The Sophronia Osborn family letters (30 items) pertain to Sophronia Woodward Osborn and her husband, Dr. Elijah Osborn, who lived in Georgia and Alabama in the 1830s and 1840s.

Sophronia Woodward Osborn wrote 14 letters to her husband, a traveling dentist, from September 22, 1832-October 24, 1841, while he worked in multiple Georgia towns and, less frequently, in Louisiana and Alabama. Her first 3 letters concern her visit to family members in Providence, Rhode Island, in the fall of 1832; she shared family news and discussed her plan to return to Georgia. In her remaining letters, she described everyday life and parenthood in Savannah and Augusta, Georgia, where she raised Charles and Isaac Osborn. Charles, she reported, occasionally had disciplinary problems and later attempted to learn the catechism.
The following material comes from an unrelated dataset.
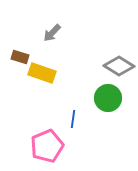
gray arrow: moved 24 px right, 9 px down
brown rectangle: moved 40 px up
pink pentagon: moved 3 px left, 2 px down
Sophronia lamented the recent death of a young child in her letter of July 7, 1837. Elijah Osborn's 2 letters to his wife largely relate to his work in Tuscaloosa, Alabama, and an unknown location; one includes a note for their daughter Gertrude. (December 19, 1844, and undated).

The remaining items include 13 personal letters to Sophronia and Elijah Osborn from numerous family members and friends, who reported on their lives in New York City and in various Connecticut towns. Sophronia's sister Lucia commented on her travels and her niece, Adeline R. Tingley, wrote about types of cloth. Other correspondents discussed their social lives and shared news of family members and acquaintances. The final item is a 2-page printed essay entitled "The Unity of the Spirit Evinced by Unity of Effort in the Cause of Christ" with a manuscript letter concerning religious topics.